Top of Data shown

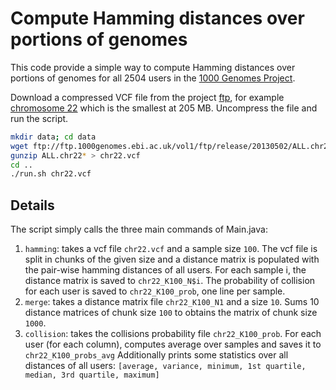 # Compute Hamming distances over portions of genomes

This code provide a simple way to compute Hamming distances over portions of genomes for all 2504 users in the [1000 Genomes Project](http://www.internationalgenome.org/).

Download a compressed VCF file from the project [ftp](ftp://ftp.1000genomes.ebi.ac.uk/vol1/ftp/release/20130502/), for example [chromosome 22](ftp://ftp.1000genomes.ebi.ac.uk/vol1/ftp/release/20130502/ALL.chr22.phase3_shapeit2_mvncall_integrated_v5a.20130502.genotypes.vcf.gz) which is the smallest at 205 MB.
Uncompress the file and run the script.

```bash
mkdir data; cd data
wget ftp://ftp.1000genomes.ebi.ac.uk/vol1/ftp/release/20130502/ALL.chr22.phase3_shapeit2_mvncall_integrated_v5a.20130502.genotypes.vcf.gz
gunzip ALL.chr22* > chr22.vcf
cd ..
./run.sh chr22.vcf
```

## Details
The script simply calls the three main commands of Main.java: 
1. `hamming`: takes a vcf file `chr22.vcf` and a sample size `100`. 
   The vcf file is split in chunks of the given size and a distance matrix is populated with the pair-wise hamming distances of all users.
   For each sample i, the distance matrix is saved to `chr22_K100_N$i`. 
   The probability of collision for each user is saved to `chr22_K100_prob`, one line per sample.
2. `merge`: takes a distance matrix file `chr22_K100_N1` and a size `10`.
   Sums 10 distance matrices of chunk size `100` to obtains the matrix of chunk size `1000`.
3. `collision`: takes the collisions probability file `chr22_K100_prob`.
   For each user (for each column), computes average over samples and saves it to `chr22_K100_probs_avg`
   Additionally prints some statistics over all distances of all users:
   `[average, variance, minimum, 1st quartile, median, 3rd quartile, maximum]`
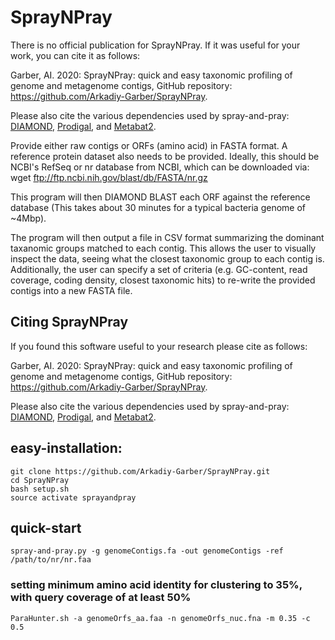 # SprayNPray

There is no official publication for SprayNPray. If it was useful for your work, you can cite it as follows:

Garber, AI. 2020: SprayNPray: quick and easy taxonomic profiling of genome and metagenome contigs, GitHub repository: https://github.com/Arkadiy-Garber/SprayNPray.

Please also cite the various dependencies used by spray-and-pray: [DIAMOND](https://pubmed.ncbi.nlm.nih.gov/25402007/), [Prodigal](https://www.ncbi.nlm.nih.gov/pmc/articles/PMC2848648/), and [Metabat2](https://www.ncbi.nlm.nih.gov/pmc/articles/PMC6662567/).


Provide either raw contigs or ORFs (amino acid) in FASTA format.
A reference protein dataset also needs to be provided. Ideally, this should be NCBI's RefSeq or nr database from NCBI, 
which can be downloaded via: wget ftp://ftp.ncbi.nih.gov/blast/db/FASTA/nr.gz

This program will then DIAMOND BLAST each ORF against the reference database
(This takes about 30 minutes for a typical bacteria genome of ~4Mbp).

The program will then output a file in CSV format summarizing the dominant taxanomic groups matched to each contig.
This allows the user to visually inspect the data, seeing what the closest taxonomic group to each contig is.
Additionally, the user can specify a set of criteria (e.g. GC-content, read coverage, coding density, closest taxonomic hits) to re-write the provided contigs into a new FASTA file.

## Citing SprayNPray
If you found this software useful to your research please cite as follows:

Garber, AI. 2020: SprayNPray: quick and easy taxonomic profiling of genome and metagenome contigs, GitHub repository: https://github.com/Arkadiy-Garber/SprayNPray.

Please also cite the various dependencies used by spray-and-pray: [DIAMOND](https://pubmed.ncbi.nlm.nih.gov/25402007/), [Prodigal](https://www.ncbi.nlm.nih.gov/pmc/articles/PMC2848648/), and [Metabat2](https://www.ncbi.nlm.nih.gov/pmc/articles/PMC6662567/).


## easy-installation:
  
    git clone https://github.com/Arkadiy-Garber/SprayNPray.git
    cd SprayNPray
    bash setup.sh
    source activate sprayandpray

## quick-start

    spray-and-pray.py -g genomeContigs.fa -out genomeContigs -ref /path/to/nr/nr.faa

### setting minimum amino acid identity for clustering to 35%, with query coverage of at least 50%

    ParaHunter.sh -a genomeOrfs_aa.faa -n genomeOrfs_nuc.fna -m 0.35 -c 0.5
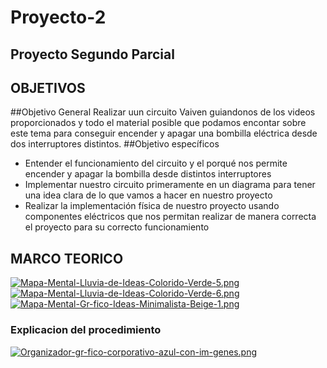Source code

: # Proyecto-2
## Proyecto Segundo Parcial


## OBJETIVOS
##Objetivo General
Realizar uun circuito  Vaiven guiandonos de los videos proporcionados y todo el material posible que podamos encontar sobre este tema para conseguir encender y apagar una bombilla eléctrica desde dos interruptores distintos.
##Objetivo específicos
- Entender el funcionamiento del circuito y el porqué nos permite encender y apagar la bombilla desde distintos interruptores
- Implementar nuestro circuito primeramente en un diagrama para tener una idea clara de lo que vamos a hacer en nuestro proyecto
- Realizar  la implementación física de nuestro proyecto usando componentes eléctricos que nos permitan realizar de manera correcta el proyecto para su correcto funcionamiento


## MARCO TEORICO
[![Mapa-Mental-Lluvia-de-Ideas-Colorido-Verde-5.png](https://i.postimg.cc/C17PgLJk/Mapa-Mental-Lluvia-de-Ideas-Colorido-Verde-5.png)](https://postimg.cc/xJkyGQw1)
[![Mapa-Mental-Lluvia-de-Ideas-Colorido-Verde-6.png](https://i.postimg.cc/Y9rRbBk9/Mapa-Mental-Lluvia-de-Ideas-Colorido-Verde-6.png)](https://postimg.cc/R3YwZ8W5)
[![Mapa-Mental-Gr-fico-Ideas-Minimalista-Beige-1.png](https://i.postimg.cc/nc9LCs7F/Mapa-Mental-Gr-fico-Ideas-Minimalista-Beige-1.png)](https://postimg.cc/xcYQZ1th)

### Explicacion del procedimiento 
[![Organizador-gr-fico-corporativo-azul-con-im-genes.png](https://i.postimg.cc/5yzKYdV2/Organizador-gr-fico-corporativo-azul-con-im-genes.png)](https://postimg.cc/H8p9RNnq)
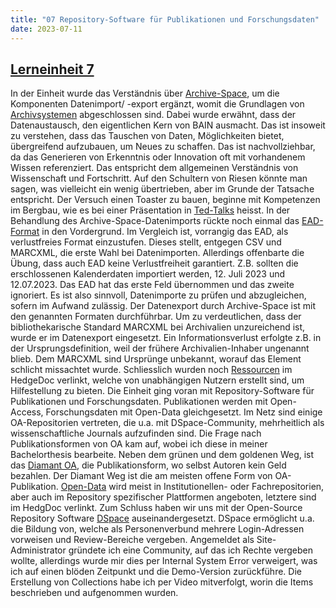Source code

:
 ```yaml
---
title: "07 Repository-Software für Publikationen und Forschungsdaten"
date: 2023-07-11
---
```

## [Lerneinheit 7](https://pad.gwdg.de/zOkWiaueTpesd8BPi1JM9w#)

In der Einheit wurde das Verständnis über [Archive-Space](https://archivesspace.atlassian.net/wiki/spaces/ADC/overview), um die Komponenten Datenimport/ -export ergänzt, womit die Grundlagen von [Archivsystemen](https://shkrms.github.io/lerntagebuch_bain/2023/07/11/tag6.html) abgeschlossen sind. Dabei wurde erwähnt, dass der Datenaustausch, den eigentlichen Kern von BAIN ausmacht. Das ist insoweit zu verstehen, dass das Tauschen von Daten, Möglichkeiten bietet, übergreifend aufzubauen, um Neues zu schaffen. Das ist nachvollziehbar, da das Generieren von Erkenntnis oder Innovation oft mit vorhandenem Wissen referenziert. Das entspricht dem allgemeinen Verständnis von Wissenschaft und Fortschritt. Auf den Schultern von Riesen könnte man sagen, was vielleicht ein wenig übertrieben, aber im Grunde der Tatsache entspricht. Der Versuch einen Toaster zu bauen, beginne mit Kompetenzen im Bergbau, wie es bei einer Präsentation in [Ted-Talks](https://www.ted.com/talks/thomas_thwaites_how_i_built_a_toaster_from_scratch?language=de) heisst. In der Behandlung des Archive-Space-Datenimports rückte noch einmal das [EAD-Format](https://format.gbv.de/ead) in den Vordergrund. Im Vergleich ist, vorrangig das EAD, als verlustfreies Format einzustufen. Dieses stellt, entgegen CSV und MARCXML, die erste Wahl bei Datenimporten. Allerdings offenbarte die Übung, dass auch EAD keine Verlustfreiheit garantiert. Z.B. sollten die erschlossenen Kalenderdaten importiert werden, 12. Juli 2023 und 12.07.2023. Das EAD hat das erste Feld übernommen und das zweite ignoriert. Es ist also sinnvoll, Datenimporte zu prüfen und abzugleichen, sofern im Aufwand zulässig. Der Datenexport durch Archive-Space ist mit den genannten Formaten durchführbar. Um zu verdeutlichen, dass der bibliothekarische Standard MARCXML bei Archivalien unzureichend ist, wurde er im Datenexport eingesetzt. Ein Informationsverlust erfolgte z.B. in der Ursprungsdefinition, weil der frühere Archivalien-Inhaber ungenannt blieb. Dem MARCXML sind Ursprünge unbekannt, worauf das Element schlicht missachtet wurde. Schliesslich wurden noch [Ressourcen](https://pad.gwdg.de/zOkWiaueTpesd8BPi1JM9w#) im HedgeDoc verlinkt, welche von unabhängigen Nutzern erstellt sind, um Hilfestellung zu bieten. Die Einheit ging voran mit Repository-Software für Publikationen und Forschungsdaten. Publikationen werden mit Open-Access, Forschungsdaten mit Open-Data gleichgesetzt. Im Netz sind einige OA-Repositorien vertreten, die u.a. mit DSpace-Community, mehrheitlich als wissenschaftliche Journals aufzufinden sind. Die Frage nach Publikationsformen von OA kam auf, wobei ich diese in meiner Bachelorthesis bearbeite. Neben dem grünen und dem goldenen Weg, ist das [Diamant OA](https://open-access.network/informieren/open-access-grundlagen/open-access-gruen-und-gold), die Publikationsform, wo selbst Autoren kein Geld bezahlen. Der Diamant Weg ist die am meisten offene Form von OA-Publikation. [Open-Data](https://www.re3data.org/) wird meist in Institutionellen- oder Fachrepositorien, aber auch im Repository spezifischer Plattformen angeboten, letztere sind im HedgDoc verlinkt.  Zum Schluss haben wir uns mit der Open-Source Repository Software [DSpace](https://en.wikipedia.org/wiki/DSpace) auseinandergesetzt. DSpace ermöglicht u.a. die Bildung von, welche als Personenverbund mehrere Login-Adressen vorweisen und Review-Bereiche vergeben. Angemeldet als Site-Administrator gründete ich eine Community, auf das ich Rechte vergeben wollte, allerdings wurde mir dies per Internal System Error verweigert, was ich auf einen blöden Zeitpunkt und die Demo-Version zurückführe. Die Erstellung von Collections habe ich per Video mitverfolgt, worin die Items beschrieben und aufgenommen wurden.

Bottom of Data shown

**Your task:** Give again, word for word, every line from the top of the entries above to the line holding "This code provide", both included. Leave the pictures out.

**Task solution:**
 # Compute Hamming distances over portions of genomes

This code provide a simple way to compute Hamming distances over portions of genomes for all 2504 users in the [1000 Genomes Project](http://www.internationalgenome.org/).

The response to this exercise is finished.